Two and a half hours went by. Suddenly, it was almost too quiet. I pulled out my MP3 player and listened to it for just a few minutes, so as not to drain the battery too much. The sound of human voices and snippets of music felt almost foreign after such profound quiet. There was no mention of the power going out. I did the dishes; it was so quiet that the sound of plates in the metal sink made me wince. I must confess, I was starting to get just a little bored and a little tired of all this quiet. I made a sandwich, cold food only since I couldn’t heat anything, and worried about the contents of the freezer and my precious cheese drawer. I brushed my teeth. I checked my sunscreen. Finally, I left the house.

Suddenly, there was life: the stimuli of visual and aural input. On the boulevard, workers were up in lifts, working on wires. One traffic light was out, but others were on; I saw lights on the other side my street, so the outage at my house was relatively contained. I went to work: everything was on. It felt strange to see the glow of the computer screen in front of me, to fire up the radio programs, to flip on the lights. I worked, and then I took a bus to shopping, and when I was home the lights were back on.
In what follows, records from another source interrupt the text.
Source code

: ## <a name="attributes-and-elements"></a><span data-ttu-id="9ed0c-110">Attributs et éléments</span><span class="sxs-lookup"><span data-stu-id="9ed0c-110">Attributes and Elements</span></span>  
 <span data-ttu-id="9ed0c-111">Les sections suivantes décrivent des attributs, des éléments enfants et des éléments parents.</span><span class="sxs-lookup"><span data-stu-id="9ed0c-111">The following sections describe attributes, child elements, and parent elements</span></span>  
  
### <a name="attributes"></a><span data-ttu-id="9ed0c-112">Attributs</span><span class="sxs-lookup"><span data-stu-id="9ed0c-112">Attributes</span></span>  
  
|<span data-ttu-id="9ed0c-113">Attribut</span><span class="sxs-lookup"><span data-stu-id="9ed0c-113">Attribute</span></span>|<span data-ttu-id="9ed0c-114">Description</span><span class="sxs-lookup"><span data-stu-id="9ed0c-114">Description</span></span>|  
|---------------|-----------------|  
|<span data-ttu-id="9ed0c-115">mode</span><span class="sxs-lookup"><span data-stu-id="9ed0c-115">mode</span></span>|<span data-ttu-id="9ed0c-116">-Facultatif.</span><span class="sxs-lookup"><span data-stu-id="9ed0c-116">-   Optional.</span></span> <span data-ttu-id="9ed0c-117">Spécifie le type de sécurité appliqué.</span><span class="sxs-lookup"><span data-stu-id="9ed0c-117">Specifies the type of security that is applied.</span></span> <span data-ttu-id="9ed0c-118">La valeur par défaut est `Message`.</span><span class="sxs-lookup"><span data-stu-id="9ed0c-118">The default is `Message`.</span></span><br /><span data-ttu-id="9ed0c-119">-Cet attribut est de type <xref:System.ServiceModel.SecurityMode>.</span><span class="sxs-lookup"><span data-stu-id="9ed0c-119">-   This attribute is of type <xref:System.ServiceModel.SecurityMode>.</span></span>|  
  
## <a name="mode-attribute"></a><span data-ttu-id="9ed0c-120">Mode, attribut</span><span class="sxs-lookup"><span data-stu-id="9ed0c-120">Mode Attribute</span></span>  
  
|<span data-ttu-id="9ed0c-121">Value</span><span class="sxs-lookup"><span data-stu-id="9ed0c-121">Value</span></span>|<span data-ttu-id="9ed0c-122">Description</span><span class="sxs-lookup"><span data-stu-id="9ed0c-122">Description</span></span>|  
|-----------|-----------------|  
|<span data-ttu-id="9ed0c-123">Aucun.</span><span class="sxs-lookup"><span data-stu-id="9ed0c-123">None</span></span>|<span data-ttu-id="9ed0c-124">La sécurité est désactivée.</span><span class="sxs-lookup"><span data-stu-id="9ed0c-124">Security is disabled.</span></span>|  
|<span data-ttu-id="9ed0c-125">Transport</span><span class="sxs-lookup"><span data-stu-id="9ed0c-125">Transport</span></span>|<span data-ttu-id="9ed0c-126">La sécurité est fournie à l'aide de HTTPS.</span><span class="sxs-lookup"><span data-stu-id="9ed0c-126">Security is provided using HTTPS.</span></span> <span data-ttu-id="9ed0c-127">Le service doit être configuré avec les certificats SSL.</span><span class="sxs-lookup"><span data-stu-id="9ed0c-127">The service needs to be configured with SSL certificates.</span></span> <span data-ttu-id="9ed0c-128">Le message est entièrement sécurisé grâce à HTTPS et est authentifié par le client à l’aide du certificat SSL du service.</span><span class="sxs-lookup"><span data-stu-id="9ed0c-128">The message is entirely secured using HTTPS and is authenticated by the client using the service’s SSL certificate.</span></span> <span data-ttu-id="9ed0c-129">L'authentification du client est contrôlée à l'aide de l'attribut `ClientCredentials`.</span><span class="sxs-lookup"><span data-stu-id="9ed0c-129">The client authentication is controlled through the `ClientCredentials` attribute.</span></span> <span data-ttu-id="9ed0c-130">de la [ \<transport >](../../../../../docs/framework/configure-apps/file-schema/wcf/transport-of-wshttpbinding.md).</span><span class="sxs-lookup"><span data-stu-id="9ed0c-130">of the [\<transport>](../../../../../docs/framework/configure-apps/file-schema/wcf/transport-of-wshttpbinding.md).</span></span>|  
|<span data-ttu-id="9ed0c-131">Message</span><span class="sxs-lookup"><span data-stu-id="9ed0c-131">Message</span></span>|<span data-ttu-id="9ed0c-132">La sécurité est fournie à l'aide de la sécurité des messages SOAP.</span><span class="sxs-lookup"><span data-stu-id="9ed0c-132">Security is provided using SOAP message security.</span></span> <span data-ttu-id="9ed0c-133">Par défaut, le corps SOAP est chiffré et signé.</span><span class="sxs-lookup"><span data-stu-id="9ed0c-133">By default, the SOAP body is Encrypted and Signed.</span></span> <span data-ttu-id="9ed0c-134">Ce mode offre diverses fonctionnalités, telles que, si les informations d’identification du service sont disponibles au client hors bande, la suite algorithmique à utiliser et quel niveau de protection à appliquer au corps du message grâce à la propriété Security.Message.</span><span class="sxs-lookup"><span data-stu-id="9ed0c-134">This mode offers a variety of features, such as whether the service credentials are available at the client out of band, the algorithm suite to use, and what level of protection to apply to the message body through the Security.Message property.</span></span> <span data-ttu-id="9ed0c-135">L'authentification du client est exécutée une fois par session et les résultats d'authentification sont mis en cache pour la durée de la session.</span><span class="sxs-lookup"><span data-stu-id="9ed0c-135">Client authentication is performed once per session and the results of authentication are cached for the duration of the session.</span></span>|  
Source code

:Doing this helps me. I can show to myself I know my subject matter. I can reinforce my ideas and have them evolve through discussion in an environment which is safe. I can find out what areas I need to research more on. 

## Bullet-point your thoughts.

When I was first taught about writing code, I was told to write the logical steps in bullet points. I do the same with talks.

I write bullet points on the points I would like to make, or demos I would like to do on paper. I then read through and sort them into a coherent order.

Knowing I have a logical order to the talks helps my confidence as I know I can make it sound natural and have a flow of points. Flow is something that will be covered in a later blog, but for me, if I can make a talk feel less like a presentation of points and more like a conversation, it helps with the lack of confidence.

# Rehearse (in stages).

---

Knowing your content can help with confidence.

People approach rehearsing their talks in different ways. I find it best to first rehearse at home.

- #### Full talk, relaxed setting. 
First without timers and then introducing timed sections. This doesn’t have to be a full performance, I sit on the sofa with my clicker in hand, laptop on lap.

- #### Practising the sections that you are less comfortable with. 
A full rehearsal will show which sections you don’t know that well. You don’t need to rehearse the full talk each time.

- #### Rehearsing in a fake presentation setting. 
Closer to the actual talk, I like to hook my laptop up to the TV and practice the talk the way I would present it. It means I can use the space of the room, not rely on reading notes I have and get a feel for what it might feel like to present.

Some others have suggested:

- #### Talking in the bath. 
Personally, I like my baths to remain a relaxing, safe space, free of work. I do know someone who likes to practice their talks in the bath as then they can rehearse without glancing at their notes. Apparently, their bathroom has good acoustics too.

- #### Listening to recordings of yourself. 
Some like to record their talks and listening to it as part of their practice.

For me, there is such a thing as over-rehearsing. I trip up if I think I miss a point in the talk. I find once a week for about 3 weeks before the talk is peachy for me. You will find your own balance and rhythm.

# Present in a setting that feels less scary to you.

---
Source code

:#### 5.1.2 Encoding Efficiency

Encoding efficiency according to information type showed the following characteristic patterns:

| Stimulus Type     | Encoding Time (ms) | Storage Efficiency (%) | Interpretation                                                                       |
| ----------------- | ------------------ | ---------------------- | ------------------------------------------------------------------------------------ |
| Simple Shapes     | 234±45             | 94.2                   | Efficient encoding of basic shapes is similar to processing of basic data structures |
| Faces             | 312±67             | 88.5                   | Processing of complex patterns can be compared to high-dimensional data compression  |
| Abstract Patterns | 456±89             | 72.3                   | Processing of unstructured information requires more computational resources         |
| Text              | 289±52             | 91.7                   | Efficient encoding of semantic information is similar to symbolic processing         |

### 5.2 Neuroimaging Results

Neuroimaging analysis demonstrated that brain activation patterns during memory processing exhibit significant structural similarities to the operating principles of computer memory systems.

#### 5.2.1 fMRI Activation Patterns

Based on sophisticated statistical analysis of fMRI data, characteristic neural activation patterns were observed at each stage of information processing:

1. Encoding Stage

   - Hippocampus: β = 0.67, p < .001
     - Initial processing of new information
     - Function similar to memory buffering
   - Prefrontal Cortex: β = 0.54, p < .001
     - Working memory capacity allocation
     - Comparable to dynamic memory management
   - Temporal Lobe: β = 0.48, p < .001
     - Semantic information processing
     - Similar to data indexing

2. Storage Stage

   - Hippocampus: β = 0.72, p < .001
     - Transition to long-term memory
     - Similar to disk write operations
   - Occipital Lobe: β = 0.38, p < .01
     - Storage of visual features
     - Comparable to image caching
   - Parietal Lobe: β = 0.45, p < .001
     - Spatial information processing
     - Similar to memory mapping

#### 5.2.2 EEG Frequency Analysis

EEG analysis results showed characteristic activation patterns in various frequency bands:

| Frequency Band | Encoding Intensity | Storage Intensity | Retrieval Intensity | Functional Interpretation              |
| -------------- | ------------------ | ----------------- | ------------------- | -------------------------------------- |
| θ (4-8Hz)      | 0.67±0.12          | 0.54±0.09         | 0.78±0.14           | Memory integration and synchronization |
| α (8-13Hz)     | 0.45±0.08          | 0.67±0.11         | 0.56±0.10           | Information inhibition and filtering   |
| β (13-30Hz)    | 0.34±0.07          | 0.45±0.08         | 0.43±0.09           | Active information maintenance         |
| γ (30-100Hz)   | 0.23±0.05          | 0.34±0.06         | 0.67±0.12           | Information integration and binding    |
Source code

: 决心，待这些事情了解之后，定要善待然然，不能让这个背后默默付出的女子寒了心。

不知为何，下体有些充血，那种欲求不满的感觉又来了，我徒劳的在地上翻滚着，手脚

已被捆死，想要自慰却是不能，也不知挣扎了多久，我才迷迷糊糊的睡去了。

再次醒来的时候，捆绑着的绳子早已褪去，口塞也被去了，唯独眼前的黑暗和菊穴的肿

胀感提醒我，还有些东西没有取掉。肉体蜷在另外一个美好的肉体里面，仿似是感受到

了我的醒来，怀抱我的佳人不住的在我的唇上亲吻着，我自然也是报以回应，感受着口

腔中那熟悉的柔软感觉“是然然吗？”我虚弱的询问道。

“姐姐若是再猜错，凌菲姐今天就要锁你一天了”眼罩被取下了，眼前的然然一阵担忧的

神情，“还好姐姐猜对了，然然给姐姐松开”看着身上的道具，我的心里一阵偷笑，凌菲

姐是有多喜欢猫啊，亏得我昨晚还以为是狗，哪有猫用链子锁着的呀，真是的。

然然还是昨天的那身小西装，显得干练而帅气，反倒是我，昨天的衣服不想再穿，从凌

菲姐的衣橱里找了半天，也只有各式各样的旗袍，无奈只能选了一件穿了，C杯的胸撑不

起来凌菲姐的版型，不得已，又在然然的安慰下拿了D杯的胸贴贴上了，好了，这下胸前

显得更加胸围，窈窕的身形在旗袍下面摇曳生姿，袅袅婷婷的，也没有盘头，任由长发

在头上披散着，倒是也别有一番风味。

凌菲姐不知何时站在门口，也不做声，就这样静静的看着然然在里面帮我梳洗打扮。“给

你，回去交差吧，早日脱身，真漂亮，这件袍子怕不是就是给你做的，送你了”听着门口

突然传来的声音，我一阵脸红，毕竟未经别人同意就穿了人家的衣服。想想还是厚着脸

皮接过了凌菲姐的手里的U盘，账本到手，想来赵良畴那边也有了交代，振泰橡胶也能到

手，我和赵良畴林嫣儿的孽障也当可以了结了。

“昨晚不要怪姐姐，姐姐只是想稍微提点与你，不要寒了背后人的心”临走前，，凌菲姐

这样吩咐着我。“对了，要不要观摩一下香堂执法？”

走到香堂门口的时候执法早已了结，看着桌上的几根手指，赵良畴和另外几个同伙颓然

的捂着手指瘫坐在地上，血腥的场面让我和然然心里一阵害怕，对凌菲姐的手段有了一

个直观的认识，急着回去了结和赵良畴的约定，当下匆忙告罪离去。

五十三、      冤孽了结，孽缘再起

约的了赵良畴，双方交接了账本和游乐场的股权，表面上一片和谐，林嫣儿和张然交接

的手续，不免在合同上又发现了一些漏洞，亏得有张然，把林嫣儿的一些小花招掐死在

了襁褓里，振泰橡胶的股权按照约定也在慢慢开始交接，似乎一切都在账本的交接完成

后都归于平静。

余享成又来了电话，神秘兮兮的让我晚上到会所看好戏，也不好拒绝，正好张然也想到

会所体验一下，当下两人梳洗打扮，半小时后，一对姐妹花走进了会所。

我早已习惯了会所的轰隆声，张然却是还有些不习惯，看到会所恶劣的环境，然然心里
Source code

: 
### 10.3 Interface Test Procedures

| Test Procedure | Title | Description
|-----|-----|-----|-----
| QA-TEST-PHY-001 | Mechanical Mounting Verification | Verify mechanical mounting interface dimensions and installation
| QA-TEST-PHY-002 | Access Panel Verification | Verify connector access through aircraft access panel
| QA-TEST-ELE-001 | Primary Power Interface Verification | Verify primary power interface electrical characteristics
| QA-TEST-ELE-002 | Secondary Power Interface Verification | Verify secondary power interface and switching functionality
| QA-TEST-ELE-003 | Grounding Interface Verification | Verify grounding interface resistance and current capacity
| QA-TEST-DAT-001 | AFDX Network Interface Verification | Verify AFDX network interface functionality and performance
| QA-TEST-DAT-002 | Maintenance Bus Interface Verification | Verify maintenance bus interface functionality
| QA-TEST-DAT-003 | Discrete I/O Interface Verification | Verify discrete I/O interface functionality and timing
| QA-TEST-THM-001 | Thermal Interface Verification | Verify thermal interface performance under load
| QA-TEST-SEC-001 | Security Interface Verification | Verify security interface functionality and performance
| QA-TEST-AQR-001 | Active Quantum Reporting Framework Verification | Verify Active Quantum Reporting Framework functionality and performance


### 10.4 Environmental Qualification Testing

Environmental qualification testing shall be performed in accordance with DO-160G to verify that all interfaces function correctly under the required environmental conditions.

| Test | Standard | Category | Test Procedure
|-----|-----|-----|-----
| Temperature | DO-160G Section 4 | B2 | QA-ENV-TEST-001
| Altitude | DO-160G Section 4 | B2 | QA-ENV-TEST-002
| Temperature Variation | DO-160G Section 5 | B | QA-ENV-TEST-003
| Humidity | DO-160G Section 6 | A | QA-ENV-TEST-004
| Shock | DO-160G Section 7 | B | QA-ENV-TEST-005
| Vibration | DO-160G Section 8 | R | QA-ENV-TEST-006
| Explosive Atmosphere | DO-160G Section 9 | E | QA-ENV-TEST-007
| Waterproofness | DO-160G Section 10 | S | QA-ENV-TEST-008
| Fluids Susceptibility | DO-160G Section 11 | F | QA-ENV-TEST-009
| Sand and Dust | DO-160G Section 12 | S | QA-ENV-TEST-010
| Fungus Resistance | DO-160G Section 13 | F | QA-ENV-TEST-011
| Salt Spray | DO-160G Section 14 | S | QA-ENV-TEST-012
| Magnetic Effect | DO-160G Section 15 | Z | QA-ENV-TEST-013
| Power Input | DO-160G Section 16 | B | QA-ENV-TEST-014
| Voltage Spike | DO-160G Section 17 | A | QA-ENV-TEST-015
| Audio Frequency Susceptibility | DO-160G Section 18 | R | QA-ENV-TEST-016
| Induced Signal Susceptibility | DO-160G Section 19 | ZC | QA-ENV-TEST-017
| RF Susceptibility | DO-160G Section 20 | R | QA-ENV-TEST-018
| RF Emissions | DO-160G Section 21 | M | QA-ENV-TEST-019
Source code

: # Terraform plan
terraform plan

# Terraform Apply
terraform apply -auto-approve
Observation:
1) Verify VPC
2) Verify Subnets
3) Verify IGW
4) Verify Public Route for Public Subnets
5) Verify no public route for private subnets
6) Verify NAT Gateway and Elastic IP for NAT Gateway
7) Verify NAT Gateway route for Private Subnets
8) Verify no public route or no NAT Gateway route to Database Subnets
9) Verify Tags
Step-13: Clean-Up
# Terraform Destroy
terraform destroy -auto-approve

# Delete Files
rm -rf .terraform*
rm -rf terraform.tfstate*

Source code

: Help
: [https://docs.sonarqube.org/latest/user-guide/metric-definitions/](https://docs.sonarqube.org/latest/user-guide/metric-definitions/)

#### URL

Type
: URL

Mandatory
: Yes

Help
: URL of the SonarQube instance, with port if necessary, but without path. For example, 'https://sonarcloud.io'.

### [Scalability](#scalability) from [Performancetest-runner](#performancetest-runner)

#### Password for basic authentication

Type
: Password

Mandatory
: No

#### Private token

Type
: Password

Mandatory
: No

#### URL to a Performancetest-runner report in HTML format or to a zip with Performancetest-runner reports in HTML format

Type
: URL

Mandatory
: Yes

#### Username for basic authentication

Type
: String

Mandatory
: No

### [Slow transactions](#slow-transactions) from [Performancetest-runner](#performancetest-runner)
I checked with the power company while I was at work: they’d turned the power off to protect some workers: understandable, though some warning would have been nice.

However, I have to admit that there was something soothing about that silence, that paring down of one’s options, the shutting down of all that cacophony of noise and sound. On a typical day, the phone screams its need for my attention, the news on the radio proclaims the latest tragedy, the air pump fires up again and again; too often I feel almost schizophrenic in trying to attend to this and that and those simultaneously. Watching TV, for instance, has become an aggravating exercise of skipping from commercial to commercial, all too loud, their flashes of light trying to get my attention, the programs full of hordes of tanned, stretched, bouffanted people with pouty lips shouting at each other and drinking champagne. If I’m smart, I turn the TV off and do my dishes or clean the litter box or put my clothes away. All too often I don’t, and then wish I had. Sometimes, I dream that there is a giant plug I can pull, if only for an hour or two, to turn off all this sound, the sounds I make and the sounds of others, or a cone of silence, as in the old TV series Get Smart. Of course, on the other, hand, a little silence goes a long way, and all-too-quickly I crave stimuli again, want to catch up on my programs, desire to check to my email and gaze at shoes, ah, shoes: herein, the strange paradox of modern life.